The best vintage and horse ploughmen in Otago and Southland will be unearthed in Middlemarch this weekend.
Organiser Sean Leslie, of Middlemarch, said about 30 competitors from Otago and Southland would practise ploughing in Middlemarch on Saturday for a qualifying competition the next day.
Ploughmen would be competing on the Sunday between 10am and 3pm.
The public were welcome either day.
Both days would be held on a grazing block owned by the Jopp family, opposite Cottesbrook Station in Moonlight Rd.
The annual national ploughing competition would be held in Palmerston North in April next year where ploughmen would compete across four championship classes - conventional, reversible, horse and vintage.
The ploughmen representing Otago and Southland in the conventional and reversible classes had been selected but 15 vintage ploughmen and three teams of Clydesdale horses would compete in Middlemarch for two spots in both classes to represent Otago and Southland at the nationals.

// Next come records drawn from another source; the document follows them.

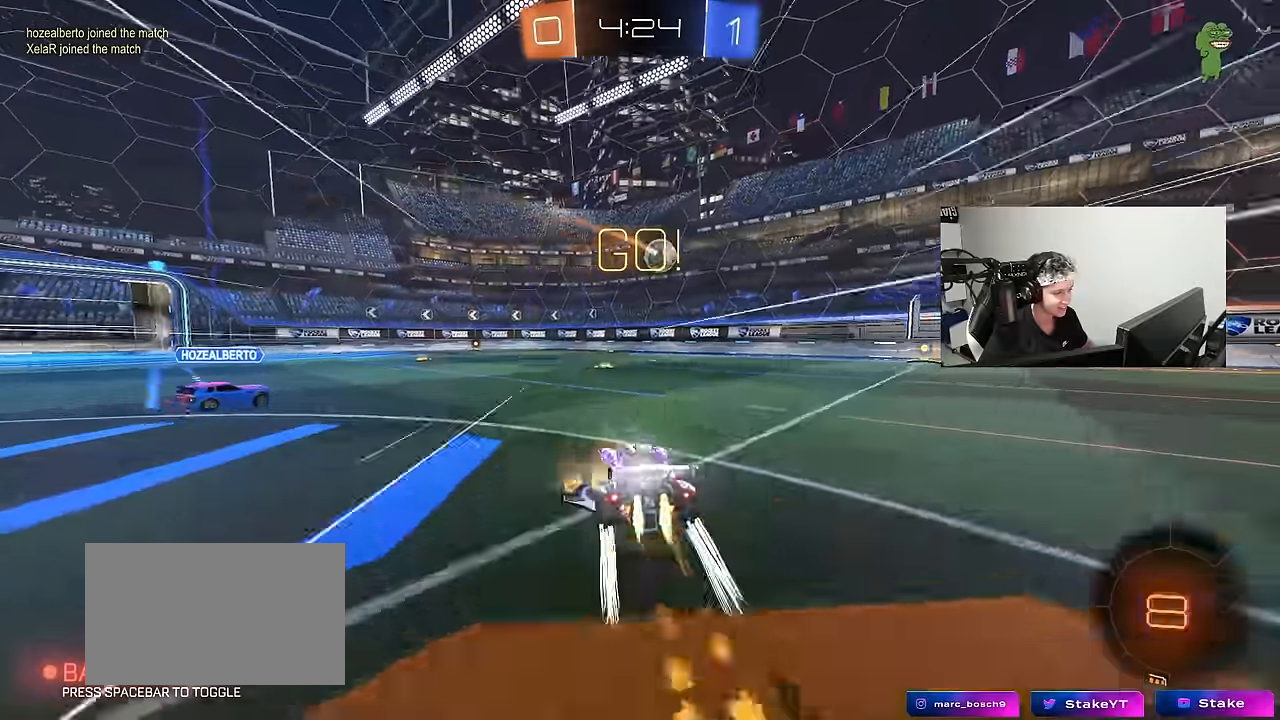
{"keys": ["w"], "mouse": [], "events": [[100, "mouse_left", "up"], [133, "d", "down"], [267, "d", "up"], [317, "a", "down"], [417, "a", "up"]]}
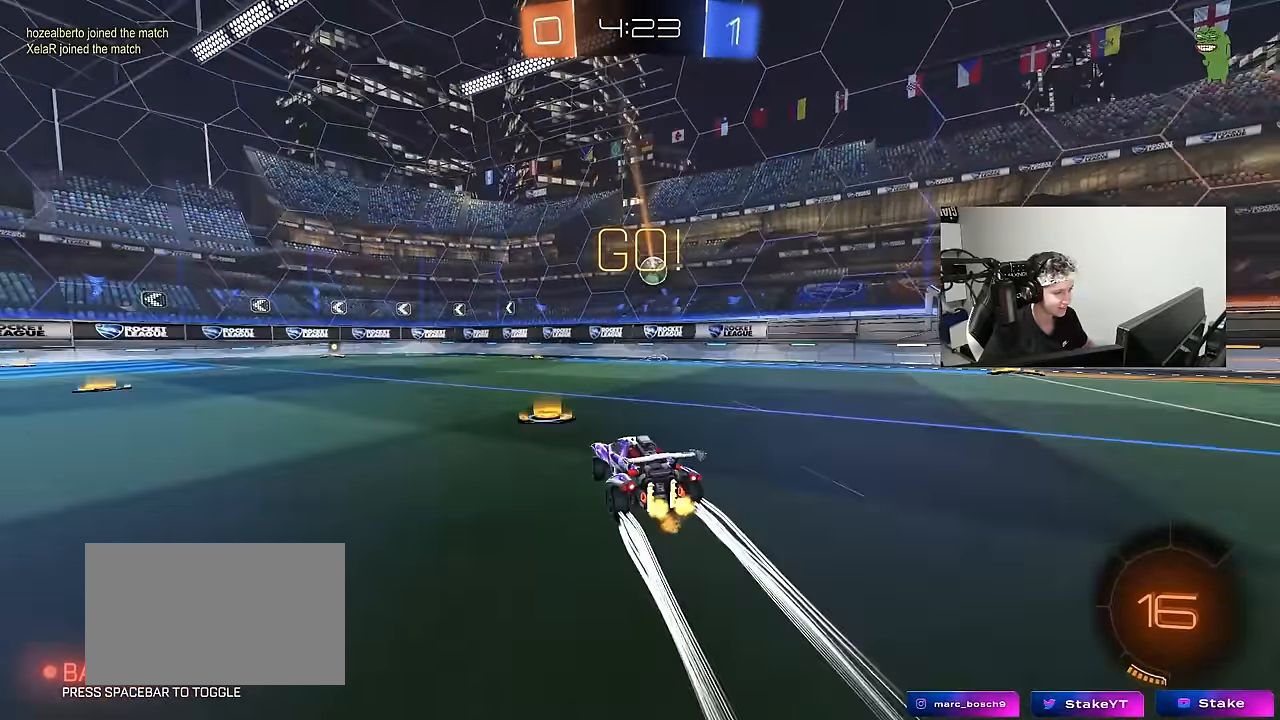
{"keys": ["a", "w"], "mouse": [], "events": [[150, "a", "down"], [250, "a", "up"], [433, "a", "down"]]}
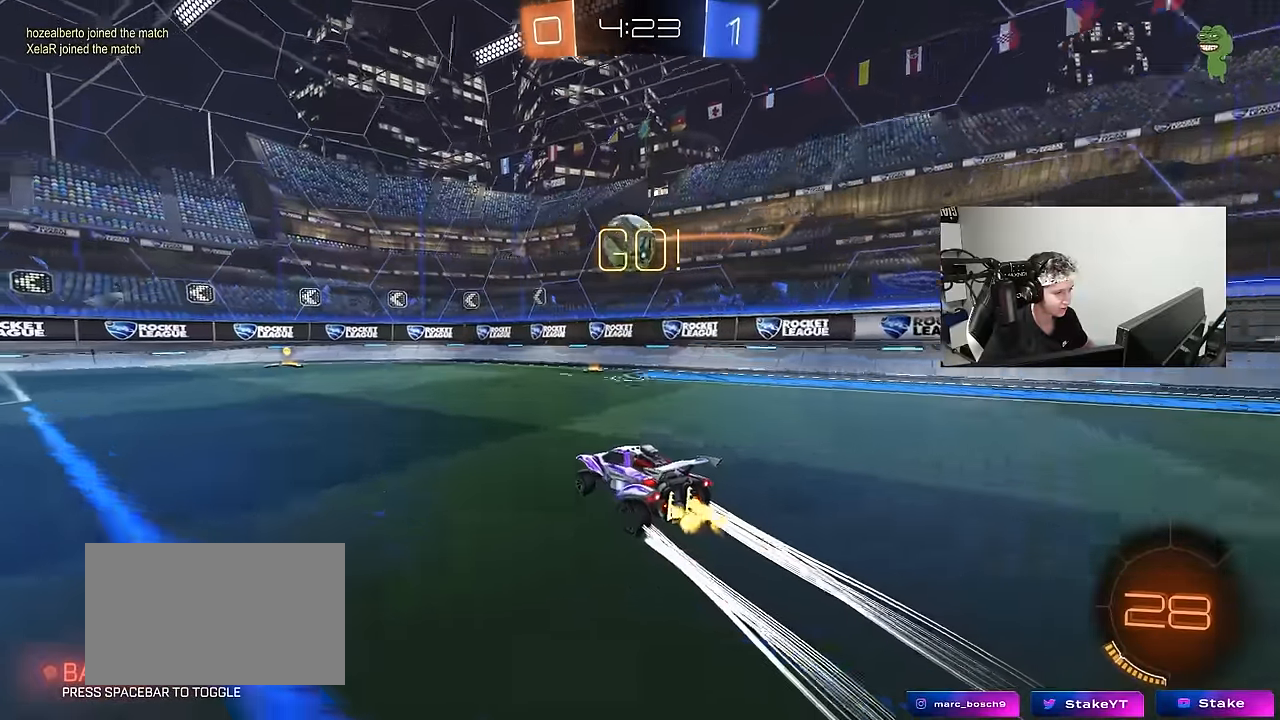
{"keys": [], "mouse": [], "events": [[33, "a", "up"], [33, "w", "up"], [67, "d", "down"], [67, "mouse_left", "down"], [67, "mouse_right", "down"], [117, "d", "up"], [217, "mouse_right", "up"], [300, "mouse_left", "up"], [350, "mouse_right", "down"], [500, "mouse_right", "up"]]}
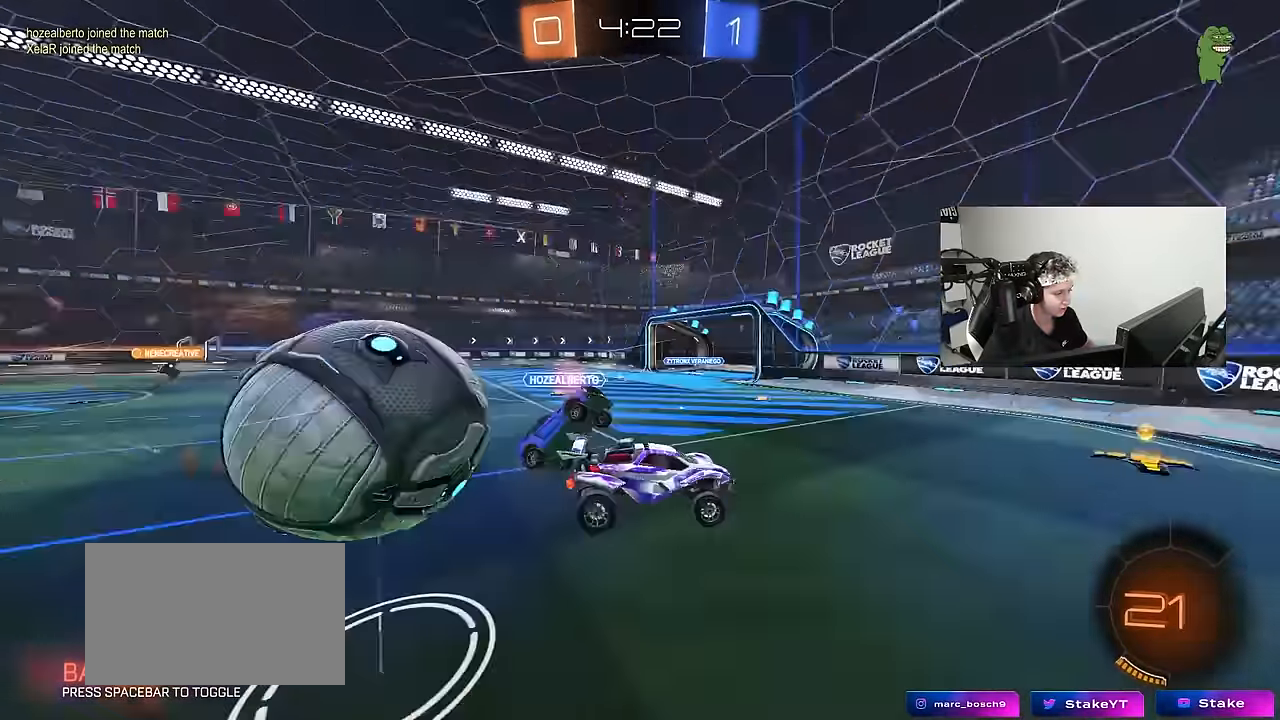
{"keys": ["a", "s"], "mouse": [], "events": [[183, "a", "down"], [233, "shift", "down"], [467, "s", "down"], [467, "shift", "up"]]}
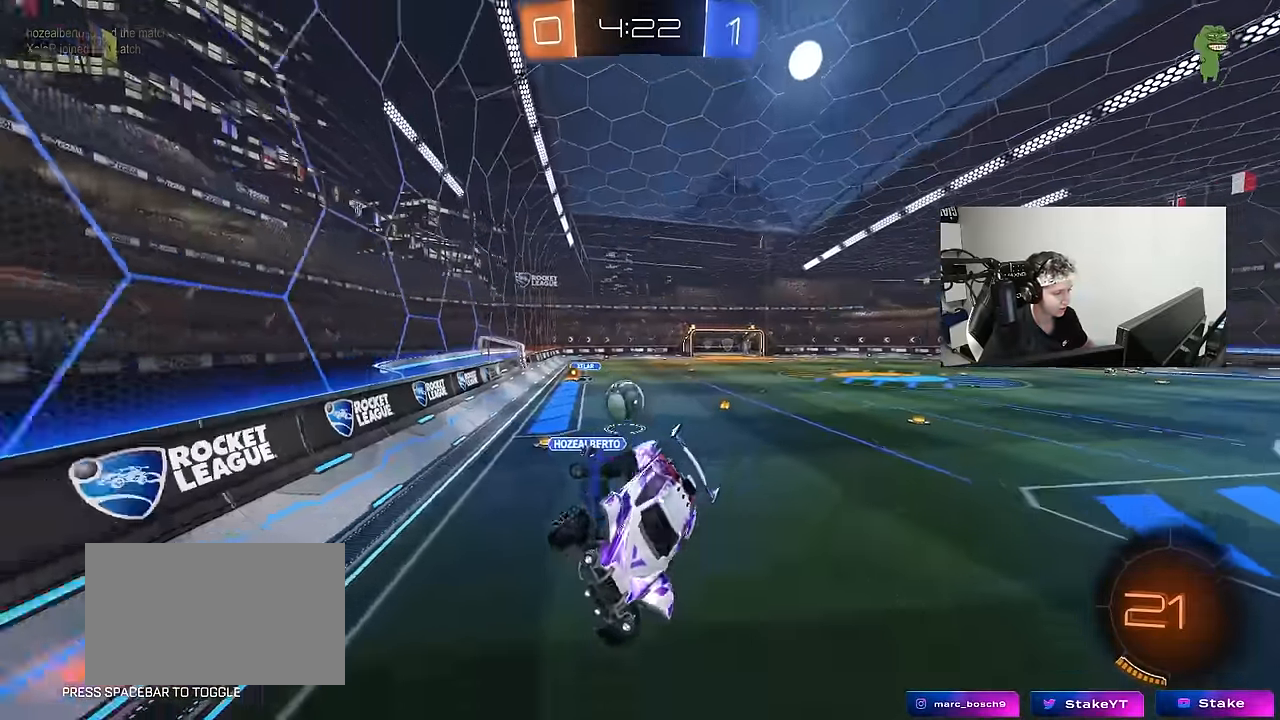
{"keys": ["a", "w"], "mouse": ["left"], "events": [[100, "s", "up"], [250, "w", "down"], [283, "mouse_left", "down"]]}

The Clydesdale horses were always popular with the crowd, Mr Leslie said.
''That's how New Zealand was broken in - horses pulled everything. It's cool watching horses plough, because there is quite an art to it.''
Taieri Ploughing Association chairman John Thornton will judge the Middlemarch competition.
The Momona dairy farmer has won three national ploughing titles between 1975 and 1985 and represented New Zealand at the world contest which is held annually in any one of the 30 countries affiliated to the World Ploughing Organisation.
During the weekend, he would be looking for ploughmen with ''flair'' who create straight and even furrows - '' a neat and tidy plot with no rough bits, with the grass and the stubble buried''.
A ploughed plot should be easy to walk on and a crop should be able to be drilled straight in, he said.
Mr Thornton expected the earth in Middlemarch to be ''nice and silty'' for the ploughmen to turn a 60m by 20m patch within three hours.